January 2016 may seem like a long ways off. But if you’re thinking about forming an Accountable Care Organization (ACO) for next year, the clock is already ticking.
The fee-for-service reimbursement model is shifting to value-based-care financial models, such as an ACO. The U.S. Health and Human Services (HHS) set a goal of tying 30% of its payments to these types of arrangements by the end of 2016, and 50% by the end of 2018.
Now is the time to start planning. Here’s a checklist of the essential steps organizations should take in 2015 to be ready to start an ACO in January:
1. April & May 2015 – Decide if the ACO model is the right one for you.
Assess your current situation with questions like these:
- Are physician incomes going up or down?
- Are your physicians properly aligned with a value-based-care mindset?
- Does your schedule have room for more patients with complicated health issues?
- What percentage of your income comes from Medicare/Medicaid?
- How well are you engaging your current patient population?
- How do specialists coordinate with primary care colleagues?
- Do your private insurance payers have value-based plans in the works?
If your practice wants to coordinate all care for your patients and is willing to engage with the community beyond your four walls, then the ACO model is probably right for you.
2. April & May 2015 – Assess your Medicare population to determine if you have enough attributed lives.
This step is often an ACO rookie’s most common mistake. But you need perspective on what percentage of your practice will qualify.
If you do not meet the minimum of 5,000 patients, then you need to establish a network of specialties and primary care that can help build that number. Ideally, the number of patients is small enough to maintain control, but large enough to protect against cost variability. CMS has a special program to help smaller practices with ACO populations of 5,000 to 10,000, which is perhaps especially helpful in rural areas.
When Allscripts helps clients with this piece, we’ve found that there is a financial benefit to building the attribution base. For every dollar they invest to bring existing patients back to their practice, it generates as much as four dollars in return.
3. May 29, 2015 – File notice of intent with Centers for Medicare and Medicaid Services (CMS).
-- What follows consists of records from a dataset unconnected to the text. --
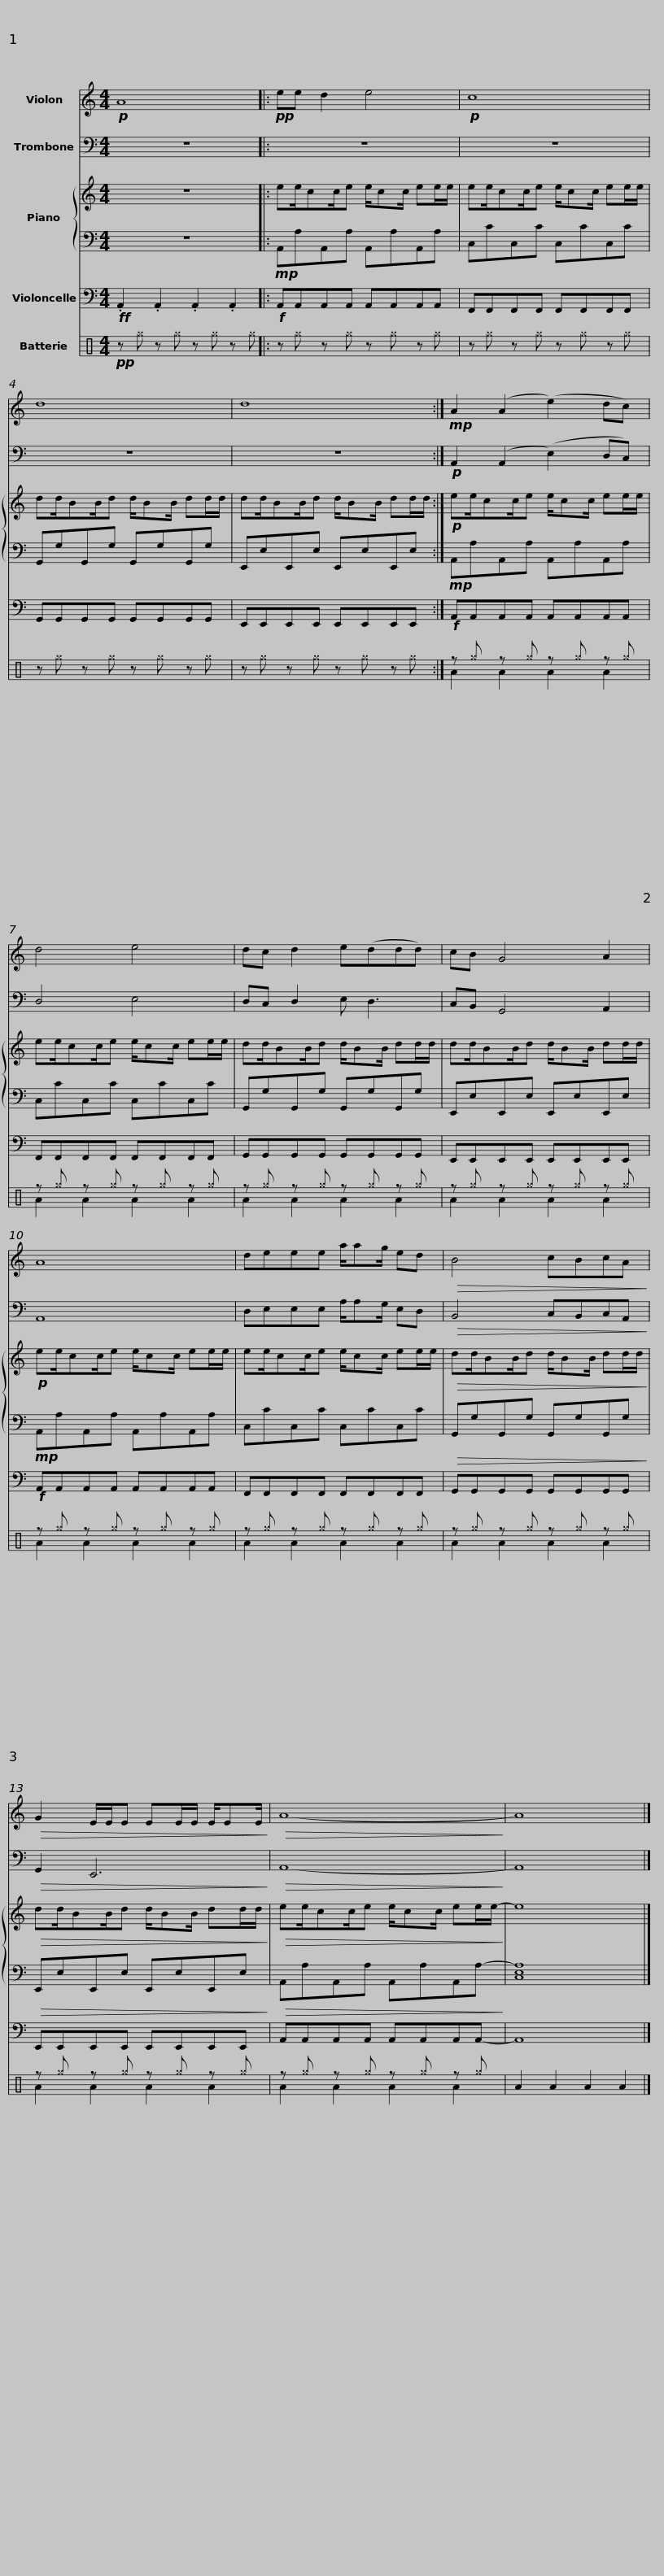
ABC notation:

X:1
%%score 1 2 { 3 | 4 } 5 ( 6 7 )
L:1/8
M:4/4
I:linebreak $
K:C
V:1 treble
V:2 bass
V:3 treble
V:4 bass
V:5 bass
V:6 perc
K:none
V:7 perc
K:none
V:1
!p! A8 |:!pp! ee d2 e4 |!p! c8 |$ d8 | d8 :| %5
!mp! A2 (A2 (e2) dc) |$ d4 e4 | dc d2 e(ddd) | cB G4 A2 |$ A8 | %10
 deee a/ag/ ed |!>(! B4 cBcA!>)! |$!>(! G2 E/E/E EE/E/ E/EE/!>)! |!>(! A8-!>)! | A8 |] %15
V:2
 z8 |: z8 | z8 |$ z8 | z8 :| %5
!p! A,,2 (A,,2 (E,2) D,C,) |$ D,4 E,4 | D,C, D,2 E, D,3 | C,B,, G,,4 A,,2 |$ A,,8 | %10
 D,E,E,E, A,/A,G,/ E,D, |!>(! B,,4 C,B,,C,A,,!>)! |$!>(! G,,2 E,,6!>)! |!>(! A,,8-!>)! | A,,8 |] %15
V:3
 z8 |: ee/cc/e e/cc/ ee/e/ | ee/cc/e e/cc/ ee/e/ |$ dd/BB/d d/BB/ dd/d/ | dd/BB/d d/BB/ dd/d/ :| %5
!p! ee/cc/e e/cc/ ee/e/ |$ ee/cc/e e/cc/ ee/e/ | dd/BB/d d/BB/ dd/d/ | dd/BB/d d/BB/ dd/d/ |$!p! ee/cc/e e/cc/ ee/e/ | %10
 ee/cc/e e/cc/ ee/e/ |!>(! dd/BB/d d/BB/ dd/d/!>)! |$!>(! dd/BB/d d/BB/ dd/d/!>)! |!>(! ee/cc/e e/cc/ ee/e/-!>)! | e8 |] %15
V:4
 z8 |:!mp! A,,A,A,,A, A,,A,A,,A, | C,CC,C C,CC,C |$ G,,G,G,,G, G,,G,G,,G, | E,,E,E,,E, E,,E,E,,E, :| %5
!mp! A,,A,A,,A, A,,A,A,,A, |$ C,CC,C C,CC,C | G,,G,G,,G, G,,G,G,,G, | E,,E,E,,E, E,,E,E,,E, |$!mp! A,,A,A,,A, A,,A,A,,A, | %10
 C,CC,C C,CC,C |!>(! G,,G,G,,G, G,,G,G,,G,!>)! |$!>(! E,,E,E,,E, E,,E,E,,E,!>)! |!>(! A,,A,A,,A, A,,A,A,,A,-!>)! | [C,E,A,]8 |] %15
V:5
!ff! .A,,2 .A,,2 .A,,2 .A,,2 |:!f! A,,A,,A,,A,, A,,A,,A,,A,, | F,,F,,F,,F,, F,,F,,F,,F,, |$ G,,G,,G,,G,, G,,G,,G,,G,, | E,,E,,E,,E,, E,,E,,E,,E,, :| %5
!f! A,,A,,A,,A,, A,,A,,A,,A,, |$ F,,F,,F,,F,, F,,F,,F,,F,, | G,,G,,G,,G,, G,,G,,G,,G,, | E,,E,,E,,E,, E,,E,,E,,E,, |$!f! A,,A,,A,,A,, A,,A,,A,,A,, | %10
 F,,F,,F,,F,, F,,F,,F,,F,, | G,,G,,G,,G,, G,,G,,G,,G,, |$ E,,E,,E,,E,, E,,E,,E,,E,, | A,,A,,A,,A,, A,,A,,A,,A,,- | A,,8 |] %15
V:6
!pp! z ^g z ^g z ^g z ^g |: z ^g z ^g z ^g z ^g | z ^g z ^g z ^g z ^g |$ z ^g z ^g z ^g z ^g | z ^g z ^g z ^g z ^g :| %5
 z ^g z ^g z ^g z ^g |$ z ^g z ^g z ^g z ^g | z ^g z ^g z ^g z ^g | z ^g z ^g z ^g z ^g |$ z ^g z ^g z ^g z ^g | %10
 z ^g z ^g z ^g z ^g | z ^g z ^g z ^g z ^g |$ z ^g z ^g z ^g z ^g | z ^g z ^g z ^g z ^g | A2 A2 A2 A2 |] %15
V:7
 x8 |: x8 | x8 |$ x8 | x8 :| %5
 A2 A2 A2 A2 |$ A2 A2 A2 A2 | A2 A2 A2 A2 | A2 A2 A2 A2 |$ A2 A2 A2 A2 | %10
 A2 A2 A2 A2 | A2 A2 A2 A2 |$ A2 A2 A2 A2 | A2 A2 A2 A2 | x8 |] %15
This may be the easiest step, but it sets the stage for your application process. You don’t want to miss this deadline, because your next opportunity will be a year away and will postpone your ACO start date until January 2017.
4. July 31, 2015 – Submit your application to CMS.
The application is a series of documents. CMS may have follow-up questions that a practice needs to address. The whole application process can take several months from start to finish.